(Saved entries)
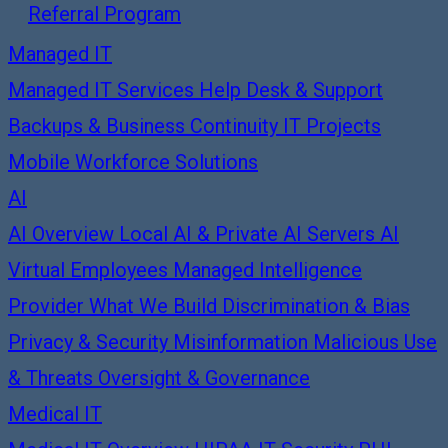
Referral Program
Managed IT
Managed IT Services
Help Desk & Support
Backups & Business Continuity
IT Projects
Mobile Workforce Solutions
AI
AI Overview
Local AI & Private AI Servers
AI
Virtual Employees
Managed Intelligence
Provider
What We Build
Discrimination & Bias
Privacy & Security
Misinformation
Malicious Use
& Threats
Oversight & Governance
Medical IT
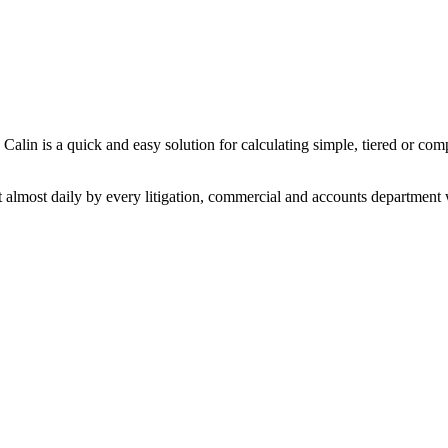
 Calin is a quick and easy solution for calculating simple, tiered or co
 almost daily by every litigation, commercial and accounts department w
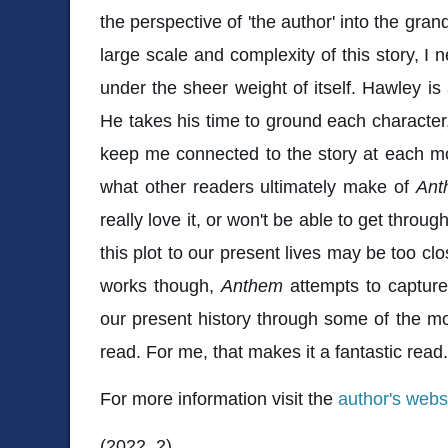
the perspective of 'the author' into the grand
large scale and complexity of this story, I 
under the sheer weight of itself. Hawley is
He takes his time to ground each character,
keep me connected to the story at each mom
what other readers ultimately make of
Ant
really love it, or won't be able to get throug
this plot to our present lives may be too cl
works though,
Anthem
attempts to capture
our present history through some of the mos
read. For me, that makes it a fantastic read
For more information visit the
author's webs
(2022, 2)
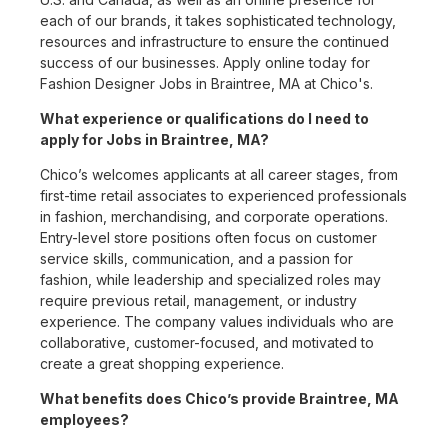
each of our brands, it takes sophisticated technology,
resources and infrastructure to ensure the continued
success of our businesses. Apply online today for
Fashion Designer Jobs in Braintree, MA at Chico's.
What experience or qualifications do I need to
apply for Jobs in Braintree, MA?
Chico’s welcomes applicants at all career stages, from
first-time retail associates to experienced professionals
in fashion, merchandising, and corporate operations.
Entry-level store positions often focus on customer
service skills, communication, and a passion for
fashion, while leadership and specialized roles may
require previous retail, management, or industry
experience. The company values individuals who are
collaborative, customer-focused, and motivated to
create a great shopping experience.
What benefits does Chico’s provide Braintree, MA
employees?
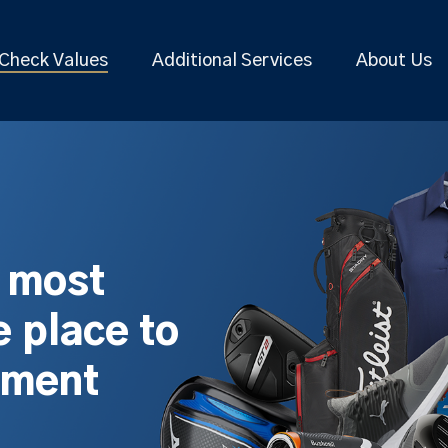
Check Values
Additional Services
About Us
s most
 place to
pment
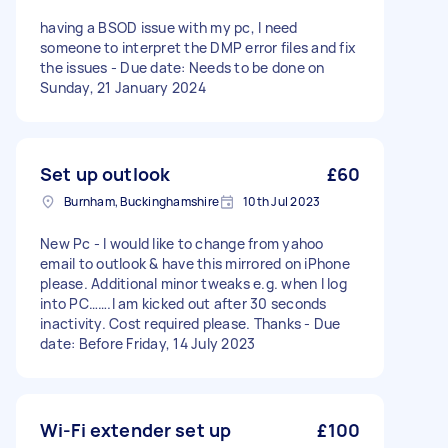
having a BSOD issue with my pc, I need
someone to interpret the DMP error files and fix
the issues - Due date: Needs to be done on
Sunday, 21 January 2024
Set up outlook
£60
Burnham, Buckinghamshire
10th Jul 2023
New Pc - I would like to change from yahoo
email to outlook & have this mirrored on iPhone
please. Additional minor tweaks e.g. when I log
into PC…….I am kicked out after 30 seconds
inactivity. Cost required please. Thanks - Due
date: Before Friday, 14 July 2023
Wi-Fi extender set up
£100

• PROBLEM DETAILS
Write out each line again, exactly as it appears above, except for any picture.

• SOLUTION FOR THIS TASK
Referral Program
Managed IT
Managed IT Services
Help Desk & Support
Backups & Business Continuity
IT Projects
Mobile Workforce Solutions
AI
AI Overview
Local AI & Private AI Servers
AI
Virtual Employees
Managed Intelligence
Provider
What We Build
Discrimination & Bias
Privacy & Security
Misinformation
Malicious Use
& Threats
Oversight & Governance
Medical IT
 Calin is a quick and easy solution for calculating simple, tiered or co
 almost daily by every litigation, commercial and accounts department w
the perspective of 'the author' into the grand
large scale and complexity of this story, I 
under the sheer weight of itself. Hawley is
He takes his time to ground each character,
keep me connected to the story at each mom
what other readers ultimately make of
Ant
really love it, or won't be able to get throug
this plot to our present lives may be too cl
works though,
Anthem
attempts to capture
our present history through some of the mos
read. For me, that makes it a fantastic read
For more information visit the
author's webs
(2022, 2)
each of our brands, it takes sophisticated technology,
resources and infrastructure to ensure the continued
success of our businesses. Apply online today for
Fashion Designer Jobs in Braintree, MA at Chico's.
What experience or qualifications do I need to
apply for Jobs in Braintree, MA?
Chico’s welcomes applicants at all career stages, from
first-time retail associates to experienced professionals
in fashion, merchandising, and corporate operations.
Entry-level store positions often focus on customer
service skills, communication, and a passion for
fashion, while leadership and specialized roles may
require previous retail, management, or industry
experience. The company values individuals who are
collaborative, customer-focused, and motivated to
create a great shopping experience.
What benefits does Chico’s provide Braintree, MA
employees?
Check Values
Additional Services
About Us
s most
 place to
pment
having a BSOD issue with my pc, I need
someone to interpret the DMP error files and fix
the issues - Due date: Needs to be done on
Sunday, 21 January 2024
Set up outlook
£60
Burnham, Buckinghamshire
10th Jul 2023
New Pc - I would like to change from yahoo
email to outlook & have this mirrored on iPhone
please. Additional minor tweaks e.g. when I log
into PC…….I am kicked out after 30 seconds
inactivity. Cost required please. Thanks - Due
date: Before Friday, 14 July 2023
Wi-Fi extender set up
£100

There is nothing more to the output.